Zaten sosyal medya kullanıcıları
olarak gün içinde birçok farklı maske takıyorken, buna ek olarak
dijital beden diliyle kalp dilimizin arasındaki fark açıldığında,
insandan büyük bir parça daha koparıyor. Ağlayan emojiye
bakarken kişinin gerçekte ağlamadığını bilmek, gülerken de aynı
şekilde gülmediğini bilmek, kişinin bir bütün olarak samimiyetinin
sorgulanmasına yol açıyor. Dahası, samimiyetsiz başlayan
dostluklar, sadece kendimize değil, diğer dostluklara da haksızlık
ediyor.
***
Bilindiği gibi Avustralya yerlileri
olan Aborjinler, 18. Yüzyıla dek, yani Beyaz Adam oraya ayak basana
kadar dış dünyadan tamamen izole bir şekilde yaşadı. Aborjinlerin,
bitki ve hayvan türleri dâhil, birbirleri ile olan ilişkileri
hakkındaki muazzam bilgiler, araştırmacıların dikkatini çekti.
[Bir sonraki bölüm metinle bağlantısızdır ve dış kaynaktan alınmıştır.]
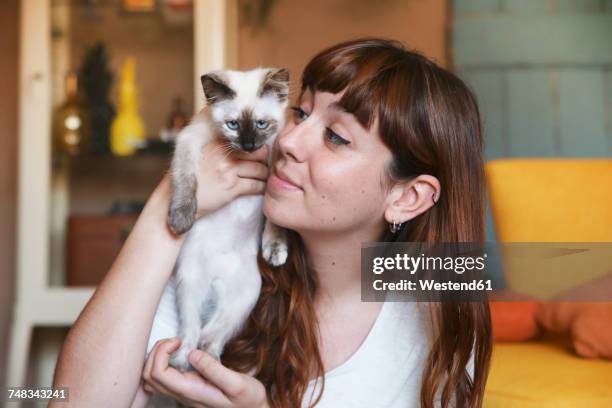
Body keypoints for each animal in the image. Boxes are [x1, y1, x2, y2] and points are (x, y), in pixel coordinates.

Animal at [149, 67, 292, 370]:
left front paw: (275, 249)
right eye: (233, 125)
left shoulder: (276, 165)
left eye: (261, 124)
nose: (249, 145)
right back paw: (182, 362)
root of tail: (216, 280)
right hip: (189, 286)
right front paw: (181, 219)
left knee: (212, 336)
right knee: (193, 332)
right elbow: (186, 181)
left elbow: (275, 218)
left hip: (247, 295)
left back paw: (209, 362)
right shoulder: (189, 141)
Aborjinlerin yaşlı bir ileri geleni bu başarıyı, elde edinilen
bilgileri; öykü, dans, şarkı ve mekânların içlerinde muhafaza
ederek elde ettiklerini söyledi.
Aborjinlerin bu hikâyesi üzerinden
yüzyıllar geçti. Biz, köklü bir medeniyetin çocukları olarak
emojilere sarılıp, sosyal medya fenomenlerinin, şarkıcıların
ağızlarını eğerek söyledikleri eciş bücüş kelimelerini kullanarak
iletişim kurmaya çalışırken; Aborjinler, yazılı bir dilleri
olmamasına rağmen kendi değerlerini ve kelimelerini; öykü, şarkı ve
mekânların içlerinde sözlü olarak muhafaza etmeye devam ediyor.